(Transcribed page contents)
************

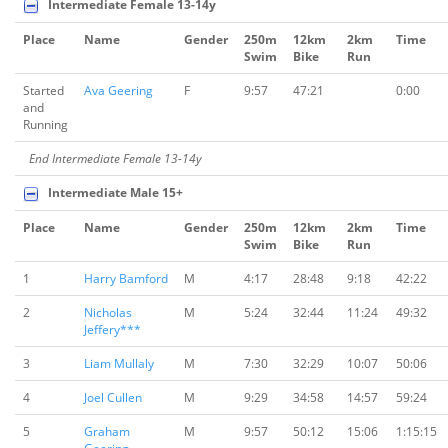
Intermediate Female 13-14y
Place
Name
Gender
250m
12km
2km
Time
Swim
Bike
Run
Started
Ava Geering
F
9:57
47:21
0:00
and
Running
End Intermediate Female 13-14y
Intermediate Male 15+
Place
Name
Gender
250m
12km
2km
Time
Swim
Bike
Run
1
Harry Bamford
M
4:17
28:48
9:18
42:22
2
Nicholas
M
5:24
32:44
11:24
49:32
Jeffery***
3
Liam Mullaly
M
7:30
32:29
10:07
50:06
4
Joel Cullen
M
9:29
34:58
14:57
59:24
5
Graham
M
9:57
50:12
15:06
1:15:15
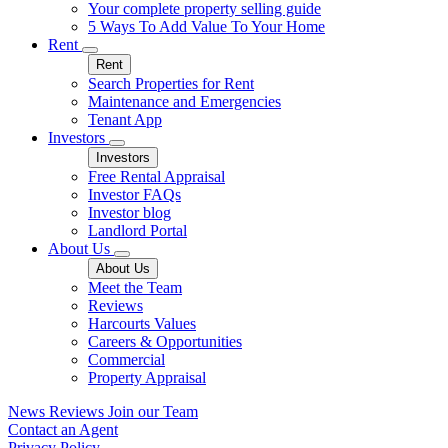
Your complete property selling guide
5 Ways To Add Value To Your Home
Rent
Rent
Search Properties for Rent
Maintenance and Emergencies
Tenant App
Investors
Investors
Free Rental Appraisal
Investor FAQs
Investor blog
Landlord Portal
About Us
About Us
Meet the Team
Reviews
Harcourts Values
Careers & Opportunities
Commercial
Property Appraisal
News
Reviews
Join our Team
Contact an Agent
Privacy Policy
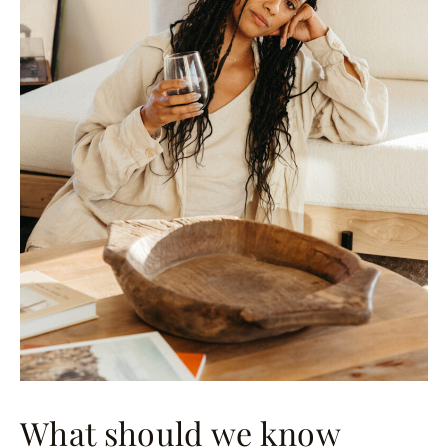
What should we know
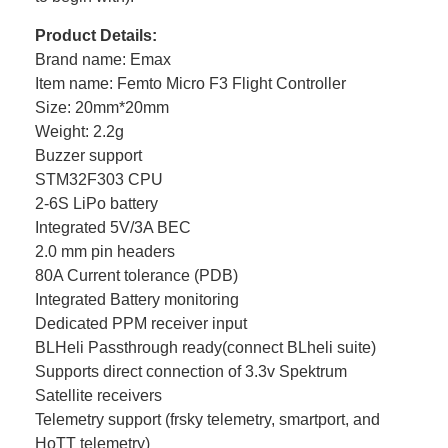
Product Details:
Brand name: Emax
Item name: Femto Micro F3 Flight Controller
Size: 20mm*20mm
Weight: 2.2g
Buzzer support
STM32F303 CPU
2-6S LiPo battery
Integrated 5V/3A BEC
2.0 mm pin headers
80A Current tolerance (PDB)
Integrated Battery monitoring
Dedicated PPM receiver input
BLHeli Passthrough ready(connect BLheli suite)
Supports direct connection of 3.3v Spektrum
Satellite receivers
Telemetry support (frsky telemetry, smartport, and
HoTT telemetry)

************

== WHAT TO WORK ON ==
Could you restate every record above word for word, dropping the pictures?

== FINISHED TASK ==
Intermediate Female 13-14y
Place
Name
Gender
250m
12km
2km
Time
Swim
Bike
Run
Started
Ava Geering
F
9:57
47:21
0:00
and
Running
End Intermediate Female 13-14y
Intermediate Male 15+
Place
Name
Gender
250m
12km
2km
Time
Swim
Bike
Run
1
Harry Bamford
M
4:17
28:48
9:18
42:22
2
Nicholas
M
5:24
32:44
11:24
49:32
Jeffery***
3
Liam Mullaly
M
7:30
32:29
10:07
50:06
4
Joel Cullen
M
9:29
34:58
14:57
59:24
5
Graham
M
9:57
50:12
15:06
1:15:15
Your complete property selling guide
5 Ways To Add Value To Your Home
Rent
Rent
Search Properties for Rent
Maintenance and Emergencies
Tenant App
Investors
Investors
Free Rental Appraisal
Investor FAQs
Investor blog
Landlord Portal
About Us
About Us
Meet the Team
Reviews
Harcourts Values
Careers & Opportunities
Commercial
Property Appraisal
News
Reviews
Join our Team
Contact an Agent
Privacy Policy
What should we know
Product Details:
Brand name: Emax
Item name: Femto Micro F3 Flight Controller
Size: 20mm*20mm
Weight: 2.2g
Buzzer support
STM32F303 CPU
2-6S LiPo battery
Integrated 5V/3A BEC
2.0 mm pin headers
80A Current tolerance (PDB)
Integrated Battery monitoring
Dedicated PPM receiver input
BLHeli Passthrough ready(connect BLheli suite)
Supports direct connection of 3.3v Spektrum
Satellite receivers
Telemetry support (frsky telemetry, smartport, and
HoTT telemetry)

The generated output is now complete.